La deuxième édition du colloque Mayotte en Santé, organisée par l’association Nariké M’Sada, s’est tenue du 18 au 20 septembre au Pôle d’excellence rurale de Coconi. Les conférences sur les addictions et la santé sexuelle ont eu beaucoup de succès, comme celle sur l’interruption volontaire de grossesse (IVG) qui a suscité beaucoup d’échanges.
Ce mercredi 20 septembre, une conférence ayant pour thème l’IVG a rassemblé une salle comble lors du colloque Mayotte en Santé. Christine Fleck, sage-femme, a rappelé la procédure médicale et le déroulement des consultations. Une occasion pour la professionnelle d’indiquer que cette procédure est totalement prise en charge au Centre hospitalier de Mayotte (CHM), sans avance de frais. Les femmes peuvent ainsi accéder jusqu’à sept semaines de grossesse à une IVG médicamenteuse. Entre sept et quatorze semaines, on procède par chirurgie.
Wardal Chanrani, qui travaille en Protection maternelle et infantile (PMI), assure, elle, l’entretien psychosocial obligatoire pour celles qui souhaitent recourir à une IVG. « Notre rôle est de faire le point sur l’état émotionnel de la patiente et de la rassurer. Il n’y a aucun jugement ou remise en question du choix de la patiente, et cet entretien est confidentiel », assure la professionnelle.
L’avortement, un tabou qui persiste
Des rappels lors de cette table ronde qui semblent nécessaires. « À Mayotte, il y a eu les mouvements pour revendiquer le droit à l’IVG, mais aujourd’hui, on a l’impression d’un retour en arrière », regrette Laoura Ahmed, directrice du Centre d’information sur les droits des femmes et des familles (CIDFF), qui insiste sur la nécessité de démocratiser une information claire et objective sur l’IVG. Cette dernière explique que la place de l’Islam dans la culture mahoraise rend le recours à l’avortement tabou. « Les femmes vont entendre leur père leur dire que c’est contre la religion. Or, on ne trouve pas d’interdiction au recours à l’IVG dans les textes », assure-t-elle. Un tabou qui a pour conséquence que Laoura Ahmed a déjà reçu des femmes ayant essayé de pratiquer des avortements elles-mêmes, avec des breuvages à base de plantes.
Le Cadi Saïd Ali Mondroha était présent pour exposer le point de vue des religieux sur la question. Un exercice compliqué face à une assemblée composée majoritairement de femmes, comme lui-même l’a souligné au début de son intervention. « J’aimerais qu’on puisse se réunir avec tous les professionnels pour échanger sur la question », a-t-il assuré, optimiste et persuadé qu’un terrain d’entente idéologique pouvait être trouvé sur le sujet.

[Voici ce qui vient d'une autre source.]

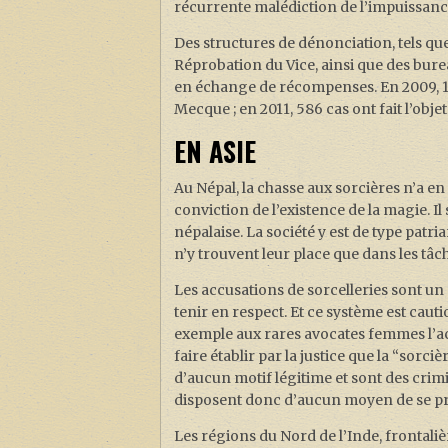
récurrente malédiction de l’impuissanc
Des structures de dénonciation, tels que
Réprobation du Vice, ainsi que des burea
en échange de récompenses. En 2009, 1
Mecque ; en 2011, 586 cas ont fait l’obj
EN ASIE
Au Népal, la chasse aux sorcières n’a en 
conviction de l’existence de la magie. I
népalaise. La société y est de type patr
n’y trouvent leur place que dans les tâ
Les accusations de sorcelleries sont un 
tenir en respect. Et ce système est caut
exemple aux rares avocates femmes l’ac
faire établir par la justice que la “sorc
d’aucun motif légitime et sont des crimi
disposent donc d’aucun moyen de se pro
Les régions du Nord de l’Inde, frontali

Un public particulièrement attentif
Le public a ensuite eu de nombreuses questions et réflexions, montrant l’importance du débat. « Le fait que l’IVG n’est pas directement interdite dans les textes, je ne le savais pas, il faut que les Mahorais le sachent », a affirmé une spectatrice. « Il me semble que dans les textes, il est écrit que le souffle de vie n’arrive qu’au 120ème jour, est-ce que la religion ne pourrait pas trouver un terrain d’entente dans ce passage ? », a demandé une autre.
Le sujet a eu l’air de susciter un tel intérêt que la table ronde a été prolongée après une autre conférence. Moncef Mouhoudhoire, président de l’association Nariké M’Sada, s’est même dit disposé à organiser un événement à part pour parler du sujet. « Le but de ce colloque, que l’on souhaite renouveler annuellement, est de créer un espace de discussion. Cette conférence a eu du succès. De manière générale, les trois espaces ont généralement été complets depuis le début du colloque », commente-t-il après la conférence.
Une discussion nécessaire selon Laoura Ahmed : « Assurer l’accès au droit à l’IVG, c’est protéger les femmes et leur place dans la société. »
Des témoignages de jeunes femmes
Lors de la table ronde sur l’IVG, plusieurs témoignages anonymes de jeunes femmes ont été diffusés. « J’ai eu un problème et ai dû accoucher par césarienne. Je suis retombée enceinte peu de temps après et le médecin m’a conseillé d’avorter, car une autre grossesse à ce moment aurait été dangereux pour ma santé », raconte une première. « Je suis tombée enceinte au lycée. J’ai déçu ma mère, qui a voulu que je garde l’enfant. J’ai dû arrêter d’aller à l’école. […] Aujourd’hui, ça va, mais je regrette d’avoir un enfant, car je n’ai pas l’âge pour ça », déplore une autre.